Üç insandan oluşan, karşısında üç insandan başkası yoktu ve belki daha da fazlaydı bilinmez, küçük bir okul çeteciğinin kendisine sunduğu görevi reddetmek gibi bir lüksü yoktu paraya ihtiyacı varken.

Kabulüydü. Sadece kendi başlarında sinek vızıltısından farksız olduğu söylenen bir öğrencinin verilerini değiştirmek ve istenilen suçları okul kaydına girmek bir çocuk oyuncağıydı. İnsanlığını asla karıncalandırmaz ve canlandırmazdı bile.

Görevin de oyuncaklığı üzerine mini çeteye biraz yüksek bir mevla teklif etmiş, reddetmeleri karşısında onlara sinsi tilki zekasını kullanarak bir kaç kelime oyunu yapmıştı ki çoktan kapmıştı görevi.

Önüne serdiği laptobun klavyesinde gezinen parmakları, zihninde çoktan biçimlenmiş formüllemeleri usulünce yerleştirdiğinde karşısına  vanadan su dökülürcesine bilgiler ve veriler teker teker sunulmuştu mekanik yardımcısı tarafından.

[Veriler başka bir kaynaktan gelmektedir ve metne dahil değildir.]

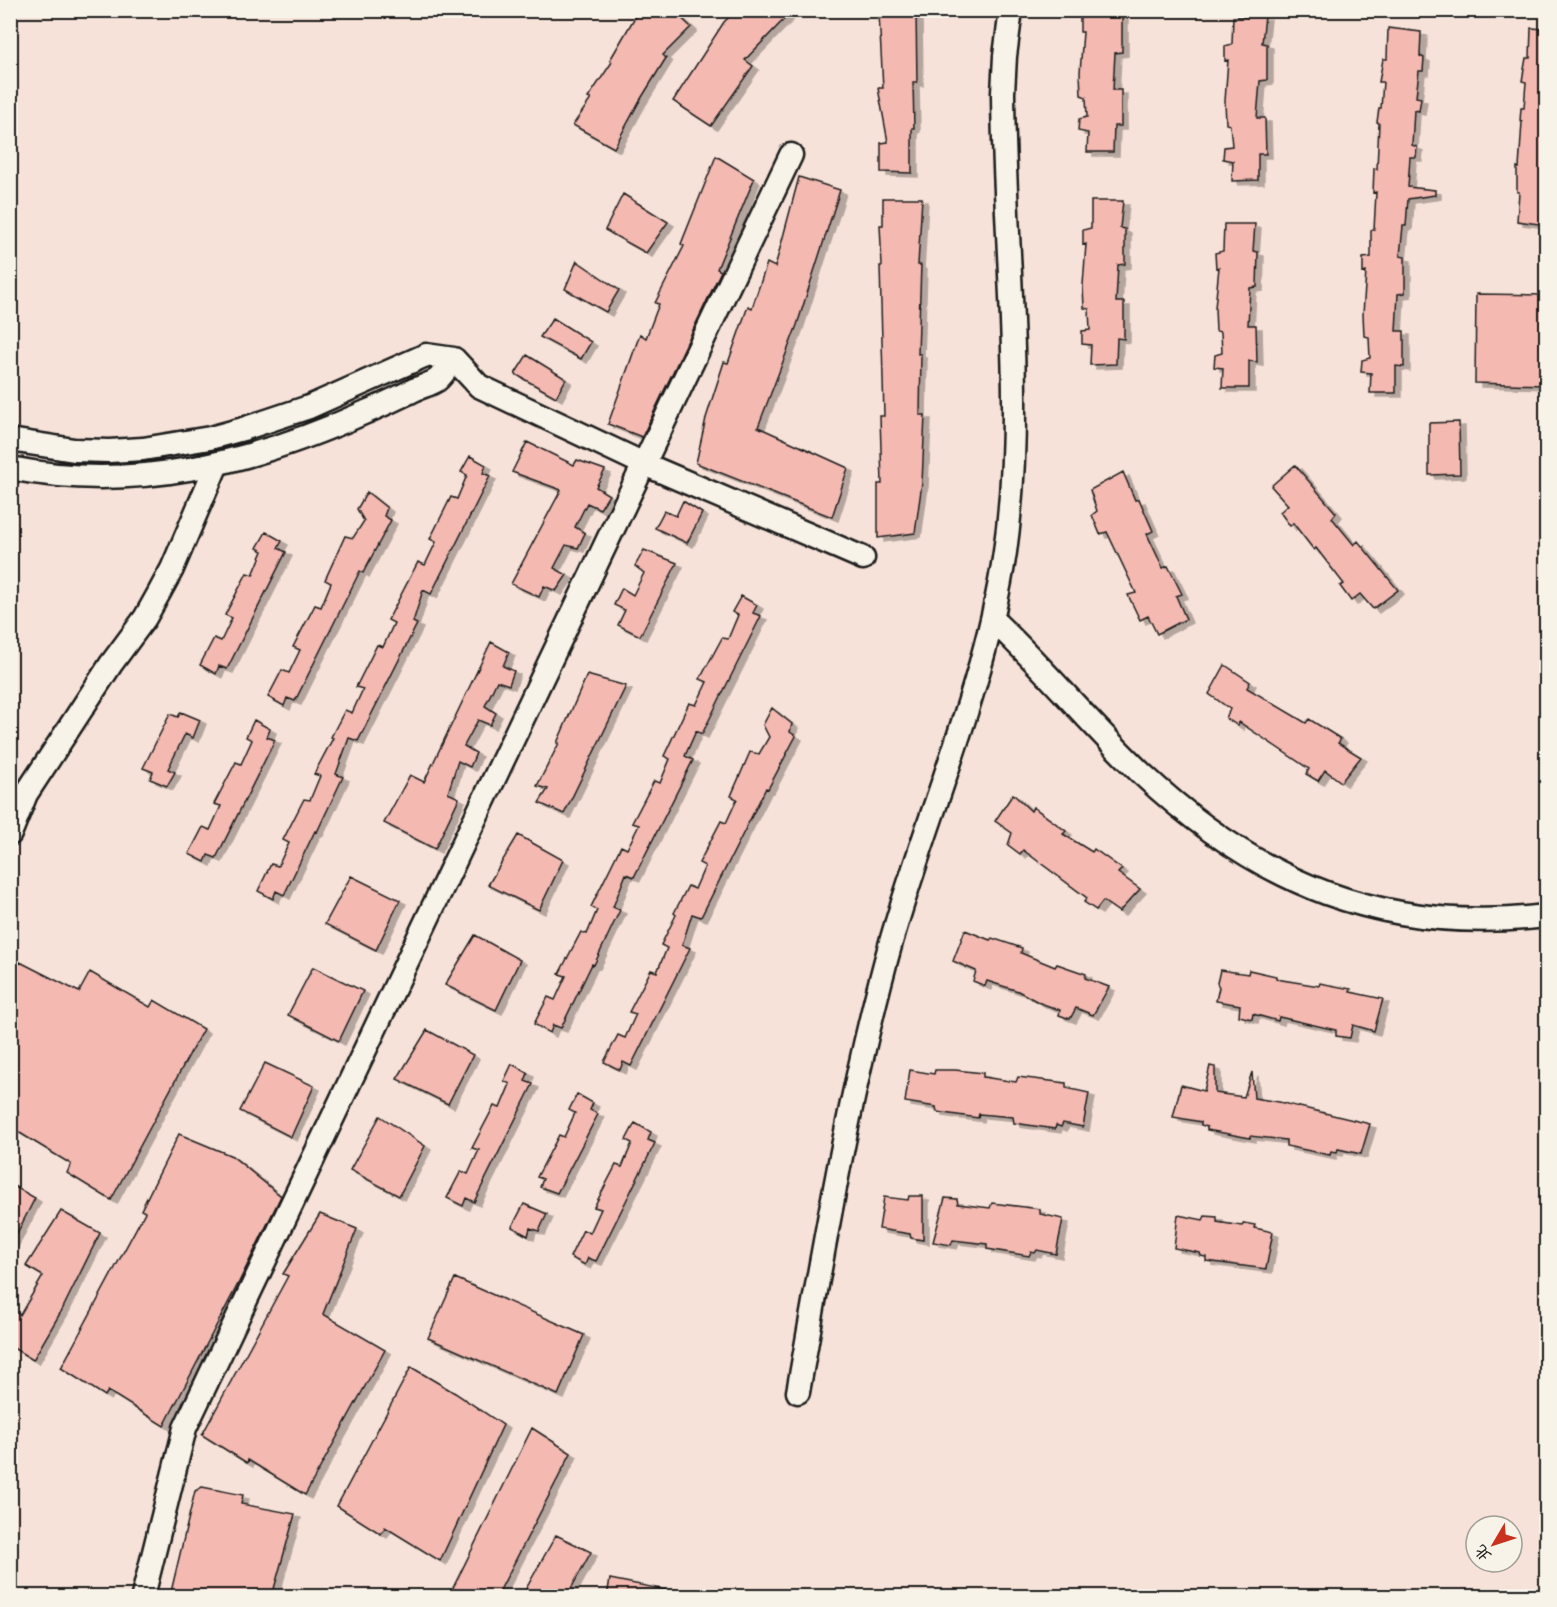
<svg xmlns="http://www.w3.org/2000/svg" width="1557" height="1607" font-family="'Shantell Sans','LXGW WenKai TC',sans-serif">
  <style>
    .building { fill: #f4b9b1; stroke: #1c1c1c; stroke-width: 1.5; filter: url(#shadow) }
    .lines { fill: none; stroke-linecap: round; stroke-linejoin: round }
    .minor-casing { stroke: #1c1c1c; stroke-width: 27 }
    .minor { stroke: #f7f3e8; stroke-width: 22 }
  </style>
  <defs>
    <filter id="shadow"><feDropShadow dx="6" dy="4" stdDeviation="0" flood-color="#0004"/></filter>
  </defs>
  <rect width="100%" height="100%" fill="#f6e2d8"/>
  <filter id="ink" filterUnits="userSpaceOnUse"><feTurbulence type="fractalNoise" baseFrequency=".0167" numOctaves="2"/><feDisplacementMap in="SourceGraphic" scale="12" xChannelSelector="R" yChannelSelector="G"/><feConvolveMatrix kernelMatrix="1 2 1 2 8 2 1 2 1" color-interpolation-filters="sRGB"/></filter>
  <g filter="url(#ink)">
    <path class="building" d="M639,10h34l18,17 -28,28 3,3 -27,44 -25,46 -41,-23 18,-26 -3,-1 24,-36 -2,-2z
      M736,10h57l-48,50 8,6 -42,60 -38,-25 51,-79z
      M1088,10h30l-1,5 5,1v36l-7,1 -2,37h8v36h-7l-1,26h-26l1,-19 -10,-2 1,-12 8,-2 -1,-20 -5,-2 -1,-22 3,-41h-3v-14l8,-2z
      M916,11l1,71h-4l1,46h-2v45l-31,-1v-29l7,-1 -10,-54h5l-4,-74z
      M1265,16l-3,27 5,1v36l-7,1 -3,37h8l1,36h-8v26l-26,1 1,-20 -10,-2 1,-12 8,-1 -2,-21 -4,-1 -1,-23 3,-41 -3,1v-15l7,-2 1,-27z
      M1388,28l33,4 -1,24 4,2 -1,13h-4l-3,26 5,1 -2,13 -5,-1 -2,35 5,2 -1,10h-6l-2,30 27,3v5l-27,4 -2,27h-3l-3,30 5,1v36l-7,1 -2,37h8v36l-8,-1v27h-26l1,-20 -10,-1 1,-12 8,-2 -1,-21 -5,-1 -1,-22 3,-42 -3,1v-15l8,-1v-27h3l2,-38 -3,1 1,-25 3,1 2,-46 -2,-1 2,-14h2l2,-26h-4l4,-23h4z
      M1531,28l15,1v196l-29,-4 2,-29h-2v-25l2,1 3,-46 -2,-1 1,-13h3l2,-26 -4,-1 4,-23h4z
      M716,156l38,23 -37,90 4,2 -79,166 -34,-13 32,-90 6,4 13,-34 -4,-1 29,-57 -3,-2z
      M799,177l41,13 -43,135 -39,102 90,41 -16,49 -136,-54 10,-45 18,-56 4,1 20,-57 4,2 15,-45 8,4z
      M623,194l45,28 -22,31 -41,-23z
      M883,198h39l-4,67h3l-3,89h3l-1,61h5l-3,68 -7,50 -37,5v-54h4l-2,-68h4l-4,-150h2l-2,-41h3z
      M1091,201h32l-3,27 5,1v35l-7,1 -2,37h8v37l-7,-1 -1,26 -26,1 1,-20 -9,-1v-13l8,-1 -1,-21 -5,-1 -1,-23 3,-41 -3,1v-15l8,-2z
      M1224,224h31l-2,27 5,1 -1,35 -7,1 -2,37h8l1,37 -8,-1v27h-27l1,-20 -9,-1 1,-12 7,-2 -1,-21 -5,-1 -1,-23 4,-41 -3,1 -1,-15 8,-2z
      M577,261l42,29 -13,22 -41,-23z
      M1476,294l70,1v90l-71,-2z
      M553,318l38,24 -10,17 -41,-22z
      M527,355l39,24 -10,18 -41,-23z
      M1459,422l1,52 -31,1v-52z
      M527,442l47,23 3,-5 28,10 -9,17 13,8 -9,14 -13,-6 -12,24 10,6 -7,15 -12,-3 -12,23 13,7 -11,16 -12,-5 -5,11 -28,-13 50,-94 -49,-18z
      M470,456l16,9 -3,8 7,3 -59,118 -8,-4 -10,32 4,2 -59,117 -9,-3 -13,36 7,3 -26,55 -2,-1 -31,64 -8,-4 -3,8 -15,-8 13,-27 7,2 11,-23 -6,-3 21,-41 6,1 10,-24 -6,-2 19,-36 -2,-1 14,-27 7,3 11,-24 -7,-2 21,-42 6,2 11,-24 -6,-3 30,-58 7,3 11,-23 -6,-3 21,-42 6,2 10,-24 -6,-3z
      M1295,465l41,48 -4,5 22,27 4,-4 40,49 -25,19 -13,-15 -9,7 -11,-15 4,-2 -28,-36 -2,2 -21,-27 -3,3 -10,-14 8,-7 -17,-19z
      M1123,472l12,28 4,-1 14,32 -6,3 16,34 5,-2 14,28 -6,2 10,23 -29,15 -9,-18 -8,4 -12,-25 8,-2 -29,-61 -7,2 -8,-19 5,-4 -7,-21z
      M367,492l20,16 -3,8 7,4 -28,53 -3,-2 -65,130 -8,-3 -3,8 -16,-9 14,-27 7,3 11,-23 -7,-3 22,-42 6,2 10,-24 -6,-3 20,-44 8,2 11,-17 -7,-12z
      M683,501l19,12 -15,30 -32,-15 9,-17 12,5z
      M266,532l16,9 -4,7 8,4 -59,117 -8,-3 -3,8 -16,-9 14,-27 7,3 11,-23 -7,-3 22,-42 6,2 10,-24 -6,-3z
      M644,550l33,13 -37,73 -22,-11 7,-15 -11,-5 8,-17 11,7 11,-22 -9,-7z
      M741,596l16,9 -4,8 8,3 -59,118 -6,-3 -11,25 8,4 -59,117 -8,-3 -13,33 7,3 -26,55 -2,-1 -31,64 -8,-3 -3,8 -16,-9 14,-27 7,3 11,-24 -7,-2 22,-42 6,2 10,-24 -6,-3 30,-61 6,3 12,-24 -7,-2 22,-42 6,2 10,-24 -6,-3 25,-53 7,2 11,-23 -7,-3 22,-41 6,1 10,-24 -6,-3z
      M491,642l18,10 -6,14 11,5 -5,14 -12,-4 -12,25 11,7 -6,12 -12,-5 -14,26 12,7 -6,14 -12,-6 -10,32 11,5 -24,51 -51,-26 26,-48 14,7z
      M1225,665l25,17 -3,6 59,35 3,-4 32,20 -3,4 23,14 -20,25 -16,-12 -7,11 -12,-7 3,-5 -40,-27 -30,-20 -1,4 -12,-8 4,-9 -21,-15z
      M587,675l39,11 -62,128 -25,-11 9,-14 -11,-3 22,-43h-2z
      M772,708l20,16 -2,8 6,4 -28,53 -2,-1 -65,129 -9,-3 -10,31 8,3 -59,118 -8,-4 -3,8 -16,-8 14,-27 7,3 11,-24 -7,-2 22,-42 6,2 10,-24 -6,-3 15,-30 -2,-2 14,-27 7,3 10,-23 -6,-3 22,-42 5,2 11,-24 -6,-3 19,-44 9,2 10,-17 -6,-12z
      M181,712l19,8 -7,18 -8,-4 -17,35 7,3 -8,14 -17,-7 3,-7 -10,-4 27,-54 8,3z
      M254,720l16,9 -3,8 8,3 -59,118 -8,-3 -3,7 -16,-8 14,-27 7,3 11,-24 -7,-2 22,-42 5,2 11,-24 -6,-3z
      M1013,794l18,17 2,-4 33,24 -3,3 29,18 2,-3 28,20 -4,4 22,16 -21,23 -16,-11 -7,9 -12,-8 3,-4 -64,-48 -3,4 -12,-9 4,-12 -17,-12z
      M518,835l45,25 -24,50 -51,-25z
      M351,876l49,24 -24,50 -51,-26z
      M965,930l25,10 2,-2 30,10 -1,5 34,14 2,-3 29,10 -1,4 24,9 -16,28 -17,-7 -6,11 -11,-4 1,-5 -20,-7 -22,-12 -31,-10 -2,5 -12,-5 3,-10 -23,-10z
      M475,935l45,25 -24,50 -51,-25z
      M20,962l59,30 11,-20 60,35 4,-7 49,29 -92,171 -44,-27 4,-9 -61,-37v-149z
      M313,967l50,24 -24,50 -51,-26z
      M1220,970l28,4 1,-4 27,6v3l43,7 1,-3 31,6 -1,3 33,7 -9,32 -21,-6 -3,13 -14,-2v-6l-57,-13 -1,4 -25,-7 -1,5 -13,-3 1,-11 -24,-4 3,-14 -2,-4z
      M427,1030l46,25 -25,49 -51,-25z
      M265,1063l49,23 -23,51 -51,-26z
      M512,1064l16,9 -3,8 8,3 -59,118 -8,-4 -3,8 -16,-8 14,-27 7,3 11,-24 -7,-2 22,-42 6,2 10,-24 -6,-3z
      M1210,1066l5,1v26l29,4 8,-25 2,26 25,4 91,22 -9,30 -23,-5 -1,3 -6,-1 -1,4 -44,-9v-6l-36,-4v2l-43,-8v-3l-6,-2v-3l-28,-5 8,-32 23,6z
      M910,1070l24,4 1,-4h20l28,3v4l33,5 2,-5 48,6v5l23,5 -6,34 -20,-4 -2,4 -5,-2 -1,4 -41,-6 -1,-6 -34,-3 -1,4 -41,-6 -1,-5 -31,-5z
      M577,1094l16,9 -3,7 8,4 -41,79 -17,-6 3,-8 -6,-2 22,-42 5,2 11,-24 -6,-3z
      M380,1116l45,30 -26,50 -49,-26z
      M635,1123l16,9 -3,8 7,3 -59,118 -8,-3 -3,7 -15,-8 13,-27 7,3 11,-24 -7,-2 22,-42 6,2 10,-24 -6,-3z
      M179,1134l53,22 49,40 -42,86 -75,144 -56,-35 -3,5 -44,-28 84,-156 -4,-2z
      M10,1184l25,14 -25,49z
      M909,1196h14v44l-12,-2 -1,-4 -31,-5 5,-32 24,3z
      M945,1198l12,1 1,5 32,4 2,-5 48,6v5l23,5 -7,35 -19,-4 -2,3 -4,-1 -2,4 -42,-7v-5l-34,-4 -2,5 -18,-3z
      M524,1204l23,10 -8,17 -9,-3 -2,8 -16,-9z
      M61,1211l39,22 -38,77 -29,50 -23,-14v-37l10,6 23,-39 -17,-10z
      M320,1214l37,15 -34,85 62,36 -80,145 -57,-35 -1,3 -45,-28 86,-159 -5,-2z
      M1178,1215l25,5 2,-4 12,1v5l25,4 2,-3 11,2 -1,3 19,4 -7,37 -60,-8v-4l-5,-1 -1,-3 -26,-5z
      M455,1278l129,57 -26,60 -130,-57z
      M411,1367l44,26 48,32 -63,136 -55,-34 -4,7 -44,-28z
      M532,1428l39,25 -74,143h-48z
      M202,1487l41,8 -2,9 54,10 -23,82h-102l25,-105z
      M556,1535l35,17 -24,44h-45z
      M610,1579l56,11 -1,6h-58z"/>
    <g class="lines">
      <g class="minor-casing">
        <path id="minor" d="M10,440l64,10 35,1 34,-2 67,-11 33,-9 66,-22 117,-52 28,4 25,27 165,78 219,94
          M10,468c125,25 242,-5 356,-56 17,-7 33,-15 50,-23 7,-3 15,-5 21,-9 6,-5 12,-15 17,-21
          M992,619c52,49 98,105 149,154 118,111 243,162 405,143
          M10,834l16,-40 85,-130 34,-46 14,-25 13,-24 45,-105
          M798,1392c27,-151 52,-303 93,-450 37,-130 94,-255 114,-390 21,-148 -1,-308 -2,-459l2,-37 6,-46
          M143,1596l42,-168 606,-1273"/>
      </g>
      <use href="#minor" class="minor"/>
    </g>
  </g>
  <rect width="1557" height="1607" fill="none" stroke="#f7f3e8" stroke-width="36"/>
  <rect x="18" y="18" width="1521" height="1571" fill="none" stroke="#1c1c1c" stroke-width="2" filter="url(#ink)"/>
  <g transform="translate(1494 1544) rotate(231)"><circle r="28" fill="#f7f3e8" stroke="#9f9d96" stroke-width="1.5"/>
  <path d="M0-4.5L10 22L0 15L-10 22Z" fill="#c8321e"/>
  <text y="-9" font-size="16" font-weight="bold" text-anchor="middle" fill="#1c1c1c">北</text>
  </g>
</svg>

Resim klasörlerinin verilerinden tut notlara kayıt edilmiş gelişi güzel yazılara dek sanki kendi bilgisayarında geziniyormuşcasına ulaşması gerektiği öğrencinin bilgilerini kazanması keskin rüzgarın dondurduğu ifadesinde zaferli bir sırıtışa yol açmıştı.

"Yakaladım seni...~" düşünceleriyle gerekli olan hesap bilgilerini de birkaç formülize kombinasyonla elde etmesinin ardından elmalı enerji içeceğini kafasına dikmek için bir ara hakkı verdi kendisine.

Haketmişti, bu kadar sayısal zeka için çalışmadığı tek bir dakika yoktu zamanında.

"...?"

K

lasörlerin tekinde gördüğü tanıdık simayla oraya tıklayıp resmi açtığında resmin okuldaki voleybol takımındaki smaçör çocuğa ait olduğunu anlamıştı çoktan.

Neydi adı sahi? Bu bile pek ilgilendirmiyordu alakasını. Parasına bakardı. Yeni kurulmuştu takım zaten.

"Ah- Miya Osamu denmişti. Mhmm..."

Pek umurunda olmadan diğer klasörlere geçti en azından arkada gerçekleşen data indirme işlemi tamamlanana dek.

Bu sırada içeceğini de çoktan bitirirdi.

"..."

Geçtiği klasörlerde öylesine dolaşacak olsa da karşısına çıkan çizimler odağını oraya döndürmesini sağladı. Bu birazcık dikkat dağıtmaktan daha da çok ilgisini çekmişti.

"Woah.."

Çizimlerin birkaçını incelediğinde bazısında eskiz çalışmaları, bazısında birkaç karalama, bazısında da köşelerine notlar sıkıştırdığı 3D çalışmalar vardı.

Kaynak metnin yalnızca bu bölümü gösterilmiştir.